A dual stage model of anomalous moisture diffusion and desorption in epoxy mold compounds

Abstract

Absorption and desorption tests were conducted on five distinct commercial epoxy mold compounds (EMCs) used in electronic packaging. For absorption, the samples were subjected to 85°C /85% relative humidity and 60°C /85% relative humidity soaking. Desorption conditions were above glass transition temperature at 140°C and 160°C. A dual stage model is developed in this paper for both absorption and desorption processes. Both stages in moisture absorption and desorption, i.e., Fickian diffusion and relaxation process, are described mathematically using a combination of Fickian terms. The models generated reasonable results for the diffusive properties and displayed outstanding experimental fits.
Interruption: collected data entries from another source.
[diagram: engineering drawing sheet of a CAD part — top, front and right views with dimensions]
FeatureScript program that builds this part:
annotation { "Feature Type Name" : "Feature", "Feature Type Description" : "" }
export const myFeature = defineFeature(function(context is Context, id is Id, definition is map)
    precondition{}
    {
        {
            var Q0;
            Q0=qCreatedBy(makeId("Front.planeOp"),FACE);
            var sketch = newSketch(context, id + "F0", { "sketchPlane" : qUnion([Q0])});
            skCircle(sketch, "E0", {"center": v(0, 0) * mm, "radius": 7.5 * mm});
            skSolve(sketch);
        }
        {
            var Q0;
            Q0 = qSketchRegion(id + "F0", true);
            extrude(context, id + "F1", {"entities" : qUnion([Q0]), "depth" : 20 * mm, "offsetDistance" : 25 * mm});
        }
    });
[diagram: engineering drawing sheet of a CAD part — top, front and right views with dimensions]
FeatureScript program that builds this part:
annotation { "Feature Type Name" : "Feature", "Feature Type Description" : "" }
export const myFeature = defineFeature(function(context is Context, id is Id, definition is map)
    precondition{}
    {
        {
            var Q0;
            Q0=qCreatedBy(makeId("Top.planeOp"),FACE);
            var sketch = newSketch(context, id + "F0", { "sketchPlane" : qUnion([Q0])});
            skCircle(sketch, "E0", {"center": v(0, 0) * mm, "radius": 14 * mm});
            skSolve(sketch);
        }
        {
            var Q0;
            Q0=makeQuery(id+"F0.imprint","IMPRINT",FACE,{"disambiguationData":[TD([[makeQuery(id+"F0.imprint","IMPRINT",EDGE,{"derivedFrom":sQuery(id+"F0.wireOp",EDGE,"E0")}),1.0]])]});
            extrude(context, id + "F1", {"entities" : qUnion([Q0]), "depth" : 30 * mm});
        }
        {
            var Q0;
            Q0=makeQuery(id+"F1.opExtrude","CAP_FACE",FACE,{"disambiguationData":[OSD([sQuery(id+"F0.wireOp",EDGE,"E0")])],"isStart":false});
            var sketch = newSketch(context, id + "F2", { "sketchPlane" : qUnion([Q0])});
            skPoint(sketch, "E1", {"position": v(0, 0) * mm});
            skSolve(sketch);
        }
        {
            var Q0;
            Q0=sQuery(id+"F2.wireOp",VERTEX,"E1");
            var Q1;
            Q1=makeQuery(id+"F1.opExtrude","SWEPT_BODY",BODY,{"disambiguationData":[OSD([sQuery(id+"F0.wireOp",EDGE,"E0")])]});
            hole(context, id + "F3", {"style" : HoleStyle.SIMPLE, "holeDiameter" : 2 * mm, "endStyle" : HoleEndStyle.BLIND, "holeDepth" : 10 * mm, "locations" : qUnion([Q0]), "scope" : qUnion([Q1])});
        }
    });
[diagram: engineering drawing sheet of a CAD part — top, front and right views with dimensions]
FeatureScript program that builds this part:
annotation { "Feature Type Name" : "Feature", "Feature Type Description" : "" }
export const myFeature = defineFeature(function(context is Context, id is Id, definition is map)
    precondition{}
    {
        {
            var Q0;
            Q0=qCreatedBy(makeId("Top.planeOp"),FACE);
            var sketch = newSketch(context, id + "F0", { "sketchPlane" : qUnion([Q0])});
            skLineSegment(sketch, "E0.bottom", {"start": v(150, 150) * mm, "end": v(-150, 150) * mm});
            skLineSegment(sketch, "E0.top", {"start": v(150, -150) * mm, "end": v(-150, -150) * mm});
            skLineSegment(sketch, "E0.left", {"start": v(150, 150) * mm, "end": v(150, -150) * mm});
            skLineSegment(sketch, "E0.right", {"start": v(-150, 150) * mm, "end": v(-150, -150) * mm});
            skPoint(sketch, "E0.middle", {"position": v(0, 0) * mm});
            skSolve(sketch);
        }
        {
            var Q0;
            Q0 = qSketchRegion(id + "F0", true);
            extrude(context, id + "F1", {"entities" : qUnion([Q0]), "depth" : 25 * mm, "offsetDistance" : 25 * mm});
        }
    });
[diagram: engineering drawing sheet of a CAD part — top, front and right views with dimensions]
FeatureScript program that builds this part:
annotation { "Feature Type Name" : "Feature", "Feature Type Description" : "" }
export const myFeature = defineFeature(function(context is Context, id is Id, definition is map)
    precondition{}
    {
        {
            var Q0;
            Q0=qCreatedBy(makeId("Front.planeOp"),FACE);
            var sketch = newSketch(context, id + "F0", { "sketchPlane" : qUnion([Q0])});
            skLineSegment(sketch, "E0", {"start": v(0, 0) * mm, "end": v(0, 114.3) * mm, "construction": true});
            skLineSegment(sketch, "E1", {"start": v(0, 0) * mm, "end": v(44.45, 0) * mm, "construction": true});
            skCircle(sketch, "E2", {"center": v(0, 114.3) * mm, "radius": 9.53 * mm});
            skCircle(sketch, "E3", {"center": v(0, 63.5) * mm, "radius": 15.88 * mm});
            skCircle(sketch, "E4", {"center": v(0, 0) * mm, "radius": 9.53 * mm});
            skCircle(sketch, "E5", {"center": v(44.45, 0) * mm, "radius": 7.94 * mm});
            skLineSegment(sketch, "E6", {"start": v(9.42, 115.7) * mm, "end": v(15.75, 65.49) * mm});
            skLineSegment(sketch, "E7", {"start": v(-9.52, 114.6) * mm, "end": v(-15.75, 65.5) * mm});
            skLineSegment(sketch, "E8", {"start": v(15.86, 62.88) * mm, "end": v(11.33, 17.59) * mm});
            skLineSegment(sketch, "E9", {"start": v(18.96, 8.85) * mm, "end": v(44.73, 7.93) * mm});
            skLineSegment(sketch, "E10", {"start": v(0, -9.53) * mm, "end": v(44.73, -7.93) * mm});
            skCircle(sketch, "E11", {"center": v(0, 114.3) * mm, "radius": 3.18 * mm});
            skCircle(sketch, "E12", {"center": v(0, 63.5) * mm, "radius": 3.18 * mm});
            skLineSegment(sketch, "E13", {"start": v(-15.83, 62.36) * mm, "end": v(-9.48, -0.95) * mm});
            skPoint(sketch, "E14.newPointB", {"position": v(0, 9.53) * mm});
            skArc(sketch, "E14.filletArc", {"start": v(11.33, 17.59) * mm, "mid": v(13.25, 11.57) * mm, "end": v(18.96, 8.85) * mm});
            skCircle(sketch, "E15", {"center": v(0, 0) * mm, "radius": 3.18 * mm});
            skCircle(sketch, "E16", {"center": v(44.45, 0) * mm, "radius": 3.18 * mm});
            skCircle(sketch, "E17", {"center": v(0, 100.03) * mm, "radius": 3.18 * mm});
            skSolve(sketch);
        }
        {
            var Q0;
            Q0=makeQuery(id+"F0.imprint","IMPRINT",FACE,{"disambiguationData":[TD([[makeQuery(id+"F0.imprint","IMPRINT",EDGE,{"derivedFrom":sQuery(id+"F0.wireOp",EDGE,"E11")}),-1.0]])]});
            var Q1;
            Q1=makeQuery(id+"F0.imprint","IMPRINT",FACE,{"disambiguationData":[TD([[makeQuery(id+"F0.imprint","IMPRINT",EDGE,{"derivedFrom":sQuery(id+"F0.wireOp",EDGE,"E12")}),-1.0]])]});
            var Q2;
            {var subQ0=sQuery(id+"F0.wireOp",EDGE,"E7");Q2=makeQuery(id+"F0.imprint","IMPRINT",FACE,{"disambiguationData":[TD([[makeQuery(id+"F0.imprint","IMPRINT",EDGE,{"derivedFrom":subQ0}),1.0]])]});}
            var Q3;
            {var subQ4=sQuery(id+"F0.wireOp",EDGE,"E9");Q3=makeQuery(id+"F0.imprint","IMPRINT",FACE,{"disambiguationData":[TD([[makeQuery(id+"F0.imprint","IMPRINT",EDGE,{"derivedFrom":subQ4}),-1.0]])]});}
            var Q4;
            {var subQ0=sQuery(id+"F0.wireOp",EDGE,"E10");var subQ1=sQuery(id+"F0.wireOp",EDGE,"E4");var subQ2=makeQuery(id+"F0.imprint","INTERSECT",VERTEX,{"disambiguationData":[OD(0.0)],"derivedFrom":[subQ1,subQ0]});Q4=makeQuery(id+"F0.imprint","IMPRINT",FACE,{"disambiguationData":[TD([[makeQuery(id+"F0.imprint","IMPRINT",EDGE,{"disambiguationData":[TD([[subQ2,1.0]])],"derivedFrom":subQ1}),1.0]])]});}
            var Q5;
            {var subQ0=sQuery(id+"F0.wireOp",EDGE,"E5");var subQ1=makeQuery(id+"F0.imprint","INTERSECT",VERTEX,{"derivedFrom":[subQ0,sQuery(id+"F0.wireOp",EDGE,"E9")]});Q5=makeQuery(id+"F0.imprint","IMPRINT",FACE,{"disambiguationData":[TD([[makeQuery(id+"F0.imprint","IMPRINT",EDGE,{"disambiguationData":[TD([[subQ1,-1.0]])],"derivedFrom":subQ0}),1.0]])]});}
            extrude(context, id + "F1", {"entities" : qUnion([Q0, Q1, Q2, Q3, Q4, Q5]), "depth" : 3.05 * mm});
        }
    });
All five compounds have shown strong non-Fickian diffusion behaviors, which were further demonstrated by experiments with different thicknesses. For absorption, results show Fickian diffusion is significantly faster than non-Fickian diffusion. Saturated moisture concentration associated with Fickian-stage diffusion is independent of temperature if it is below glass transition temperature. Sample thickness played a major role in diffusive behavior in the second stage where non-Fickian diffusion occurs. For desorption, higher temperature corresponds to less percentage of the permanent residual moisture content. At 160°C, 90% of the initial moisture for all samples could be diffused out within 24 hours, following a modified Fickian diffusion process. The dual stage model developed in this paper provides a foundation for modeling anomalous moisture diffusion behavior using commercial finite elemental method software.